On the surface, I look like your average stay-at-home mom. My jeans always bear some evidence of what we had for breakfast and I could certainly benefit from more frequent showering. But I wasn't always like this. I used to carry a small handbag with room only for a fake passport, a ChapStick, and a small stack of foreign currency.
Now I carry an oversized shoulder bag stuffed full of anti-bacterial wipes, water bottles, crackers, a bulging wallet with VIP cards for every supermarket in a twenty-mile radius, and that same ChapStick, except I really have no hope of finding it once it sinks to the bottom of the bag. My doctor has recommended physical therapy for the damage the bag has wrought upon my innocent right shoulder. Some days it is hard to distinguish me from Quasimodo.
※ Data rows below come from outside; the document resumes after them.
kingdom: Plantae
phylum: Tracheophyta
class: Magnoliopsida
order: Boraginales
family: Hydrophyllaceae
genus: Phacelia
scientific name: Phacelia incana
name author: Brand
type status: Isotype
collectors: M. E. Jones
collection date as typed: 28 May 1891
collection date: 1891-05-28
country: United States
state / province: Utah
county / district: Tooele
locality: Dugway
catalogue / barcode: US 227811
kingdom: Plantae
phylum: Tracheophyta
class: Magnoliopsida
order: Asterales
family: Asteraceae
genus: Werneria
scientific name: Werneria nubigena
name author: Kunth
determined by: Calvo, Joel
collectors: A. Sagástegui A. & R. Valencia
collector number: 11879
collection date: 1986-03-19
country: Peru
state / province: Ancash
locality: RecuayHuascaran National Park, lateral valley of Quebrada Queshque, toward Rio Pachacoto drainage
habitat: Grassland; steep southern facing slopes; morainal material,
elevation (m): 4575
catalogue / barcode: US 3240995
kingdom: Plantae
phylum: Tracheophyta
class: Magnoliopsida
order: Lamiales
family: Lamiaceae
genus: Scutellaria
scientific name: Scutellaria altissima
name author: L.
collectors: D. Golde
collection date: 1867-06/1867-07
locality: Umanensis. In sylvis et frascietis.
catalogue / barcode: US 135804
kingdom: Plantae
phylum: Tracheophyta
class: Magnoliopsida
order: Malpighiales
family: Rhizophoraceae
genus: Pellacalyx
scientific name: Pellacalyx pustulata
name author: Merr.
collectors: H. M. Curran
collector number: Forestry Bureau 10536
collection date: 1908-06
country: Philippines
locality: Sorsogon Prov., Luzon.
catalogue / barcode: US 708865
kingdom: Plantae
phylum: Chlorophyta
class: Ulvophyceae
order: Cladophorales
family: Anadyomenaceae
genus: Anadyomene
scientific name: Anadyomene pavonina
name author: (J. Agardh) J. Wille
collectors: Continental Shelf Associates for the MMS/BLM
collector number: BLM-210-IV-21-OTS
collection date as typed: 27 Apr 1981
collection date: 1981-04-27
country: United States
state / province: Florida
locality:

My name is Lucy Parks Hamilton, mother to Theo and wife to William Wilton Hamilton III. Right around the time we met, my husband started a green-energy investment fund that has done surprisingly well in the robust environment of guilt in which we live. Will is known for speaking with a hushed reverence about geothermal energy, solar cells, and a variety of recycling methods. Lately, it seems his commitment to saving the world is rubbing off on our child.